● Task directions:
Pull out every line of text from all the entries below, word for word, and leave the pictures out.

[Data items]
Content starts

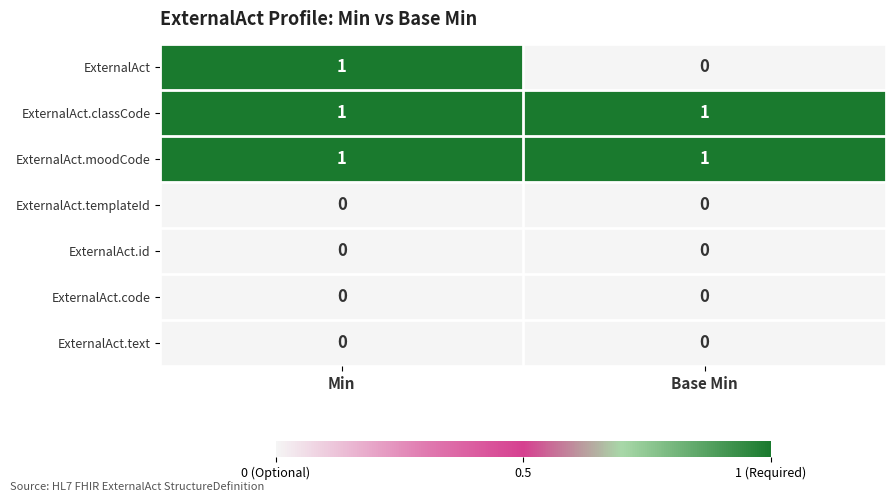

What is the total value across all series at Min?

3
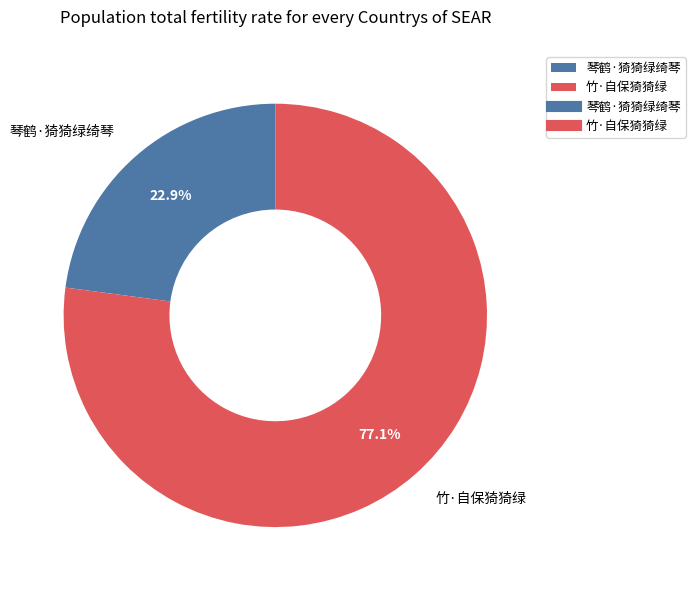

To the nearest percent, what is the difference between the largest and smallest slice percentages?

54%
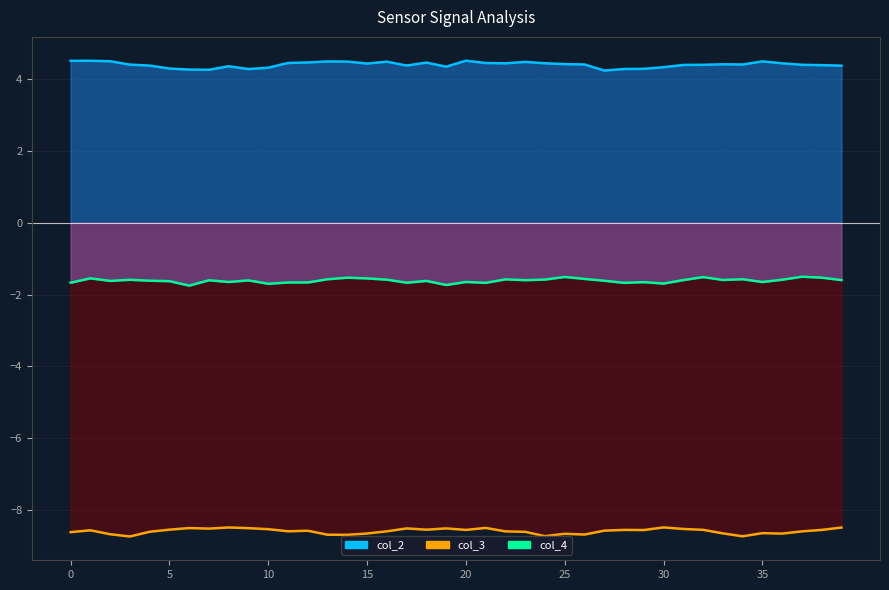

True or false: col_2 and col_4 intersect in this chart.

False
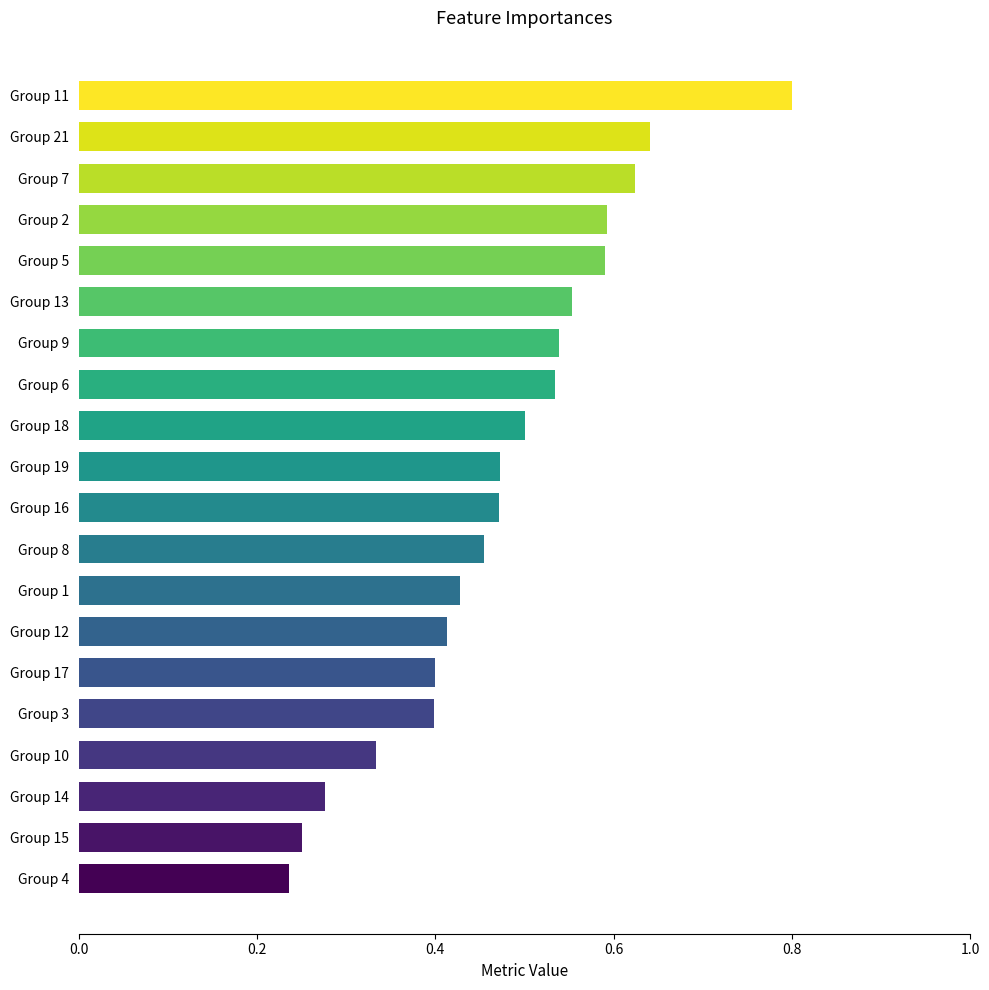

True or false: the data shows 0.1 at Group 3.

False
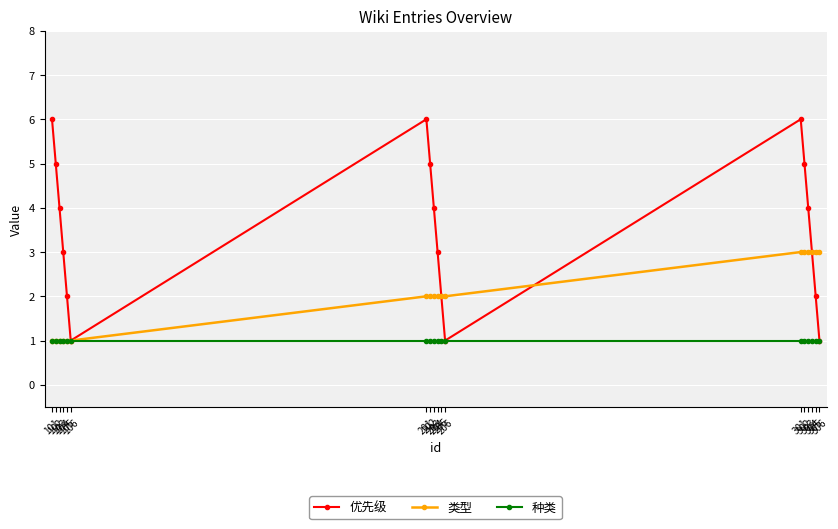

What is the average value of the 类型 series?

2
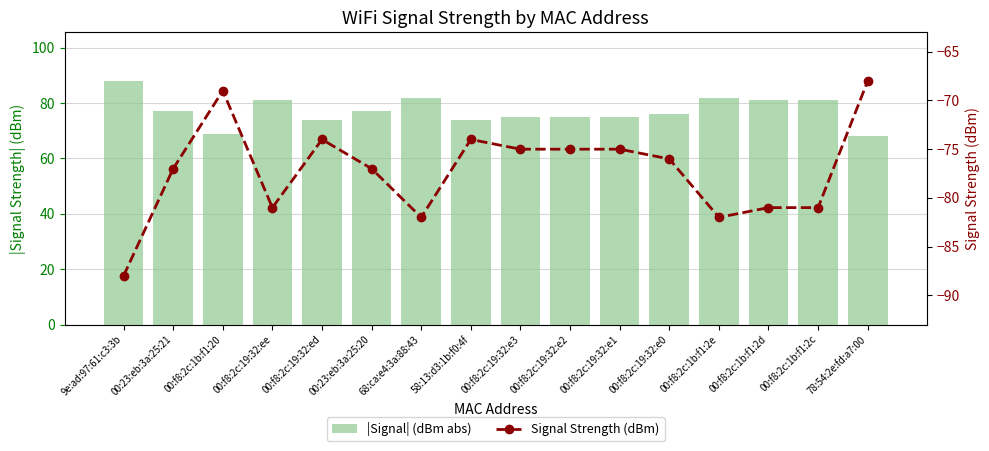

The value of |Signal| (dBm abs) at 78:54:2e:fd:a7:00 is 120. True or false?

False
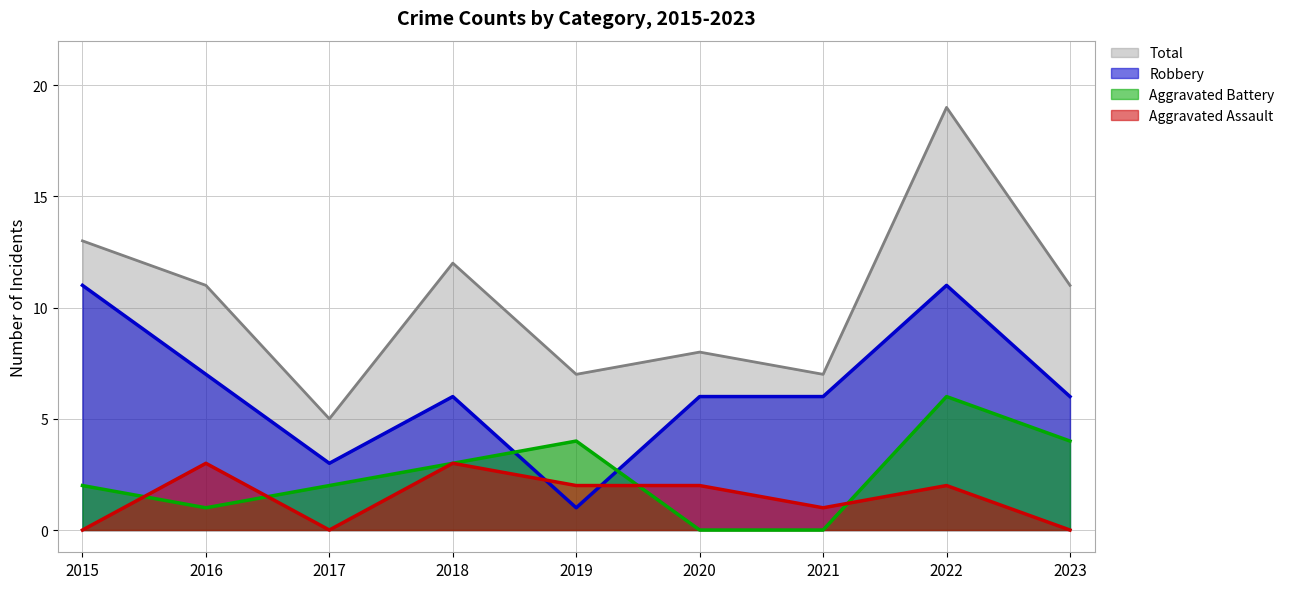

At which category does Aggravated Battery reach its first local peak?

2019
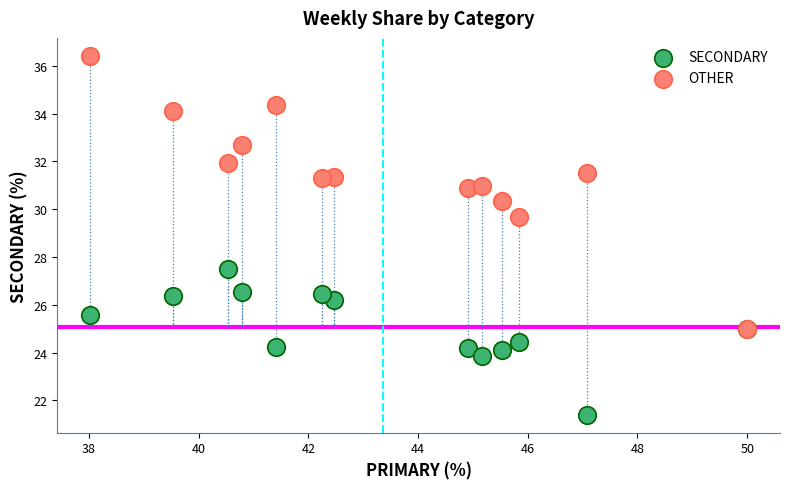

Which series has the largest Y range (max minus min)?

OTHER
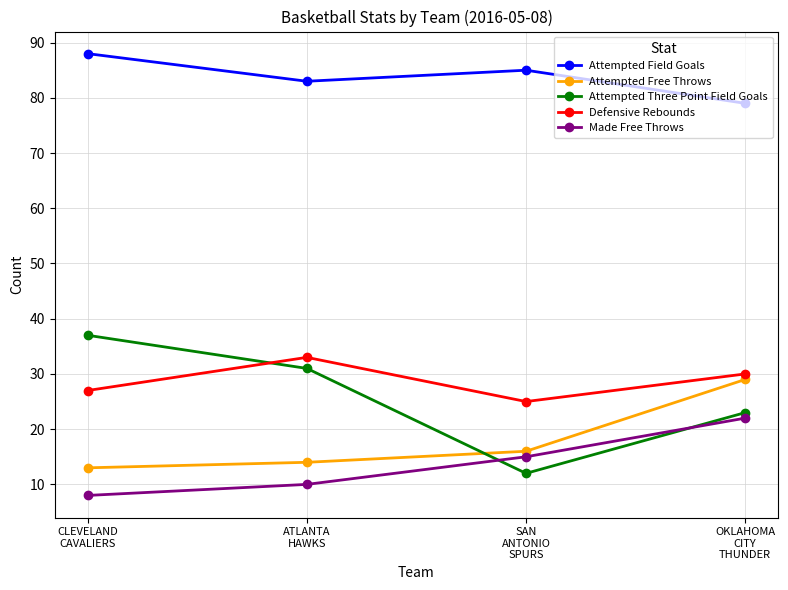

What is the label of the 3rd point from the left?

SAN
ANTONIO
SPURS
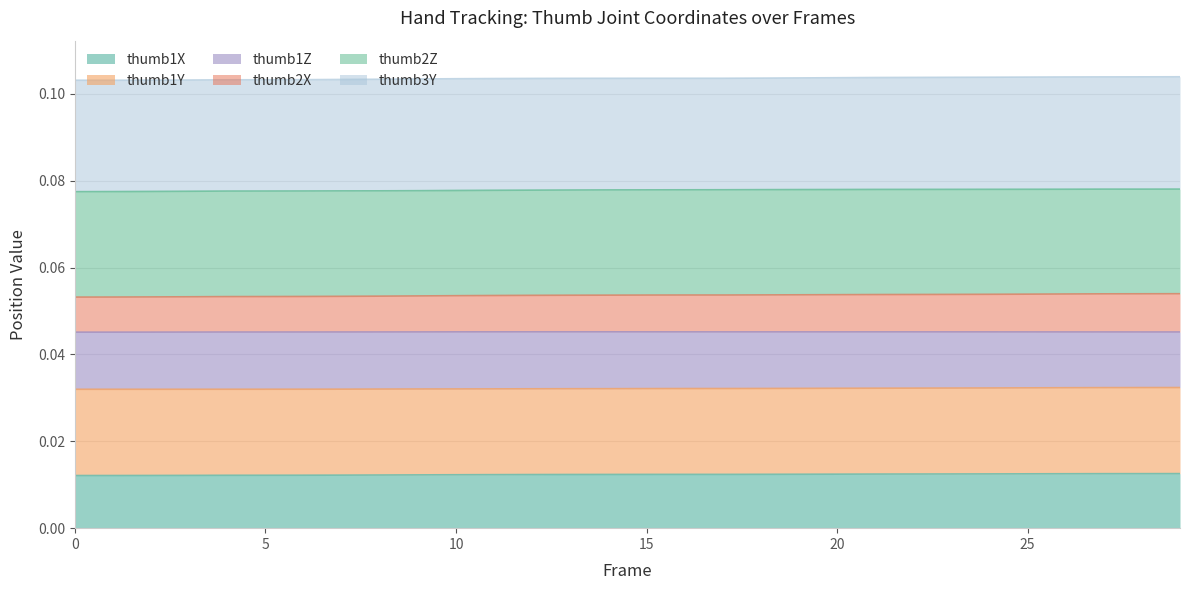

True or false: thumb1Z and thumb2X cross at least once.

False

Content ends

● Final answer:
What is the total value across all series at Min?

3

To the nearest percent, what is the difference between the largest and smallest slice percentages?

54%

True or false: col_2 and col_4 intersect in this chart.

False

True or false: the data shows 0.1 at Group 3.

False

What is the average value of the 类型 series?

2

The value of |Signal| (dBm abs) at 78:54:2e:fd:a7:00 is 120. True or false?

False

At which category does Aggravated Battery reach its first local peak?

2019

Which series has the largest Y range (max minus min)?

OTHER

What is the label of the 3rd point from the left?

SAN
ANTONIO
SPURS

True or false: thumb1Z and thumb2X cross at least once.

False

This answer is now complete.